A Charming Marriage Casket

This rectangular marriage casket or knot box stands on four ball feet. The front, back and lid are finely engraved with cartouches surrounded by foliate scrolls. Each cartouche features an elegant couple. Below the cartouche with the couple on the domed and hinged lid, a second cartouche is engraved with the text: "Getrou tot in de Dood" (Faithful until death). The sides of the casket are engraved with fruit bunches hanging from ribbons. On the lid is a hinged handle composed of several fish holding each other's tails.
A marriage casket was a valuable gift from a man to the woman he wanted to marry. 

Knot Box

The term knot casket or knot box derives from an old Frisian custom for proposing marriage. A young man would tie silver coins loosely in an embroidered linen cloth. Carrying this ‘knotting cloth’, he would walk past the young lady who had caught his eye. The clinking of the coins in the cloth would give the woman some idea as to whether the man had the means to look after her. If she agreed to the match, she would tighten the knot. If she did not, the man could go on his way without losing too much face. In wealthy and aristocratic families the knotting cloth would be replaced by a miniature silver casket or box—the knot box.  As the box was proffered, the young man would recite this little verse:

Wotte ? sa wotte
Sa heste de knotte
Wost it net dwaen
Den kinst my de knotte werjaen

Will you?—If you will 
Then keep the knotting cloth 
If you will not 
You must give the knot back to me

This gave the lady in question far more say in the matter than had previously been customary.
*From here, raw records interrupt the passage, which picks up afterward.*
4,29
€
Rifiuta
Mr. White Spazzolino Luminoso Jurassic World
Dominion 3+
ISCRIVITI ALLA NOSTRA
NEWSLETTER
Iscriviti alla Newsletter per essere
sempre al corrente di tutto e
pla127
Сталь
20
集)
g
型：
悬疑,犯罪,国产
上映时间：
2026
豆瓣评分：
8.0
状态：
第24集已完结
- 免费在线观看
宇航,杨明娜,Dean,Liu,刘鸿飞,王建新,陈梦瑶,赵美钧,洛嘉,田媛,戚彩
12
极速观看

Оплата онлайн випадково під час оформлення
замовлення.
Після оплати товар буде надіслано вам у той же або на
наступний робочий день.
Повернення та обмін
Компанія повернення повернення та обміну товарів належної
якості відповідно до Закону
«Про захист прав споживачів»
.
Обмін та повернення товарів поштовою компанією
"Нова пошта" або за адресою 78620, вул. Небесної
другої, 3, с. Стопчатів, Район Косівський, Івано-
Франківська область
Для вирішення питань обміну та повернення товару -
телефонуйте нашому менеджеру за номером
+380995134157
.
For centuries a woman was the property of a man throughout her life, belonging first to her father and later to her husband. Old matrimonial laws record how the price for the transfer of ownership of a young woman could be arrived at. Gradually, however, women were given more say in the choice of their marriage partner, even though marriages were still arranged. What had been a selling price became the bride’s dowry.
Most knot boxes are rectangular and take the form of a miniature wedding casket with a domed lid. The little box was valuable in its own right, as it is made of silver—like the coins that would be placed in it.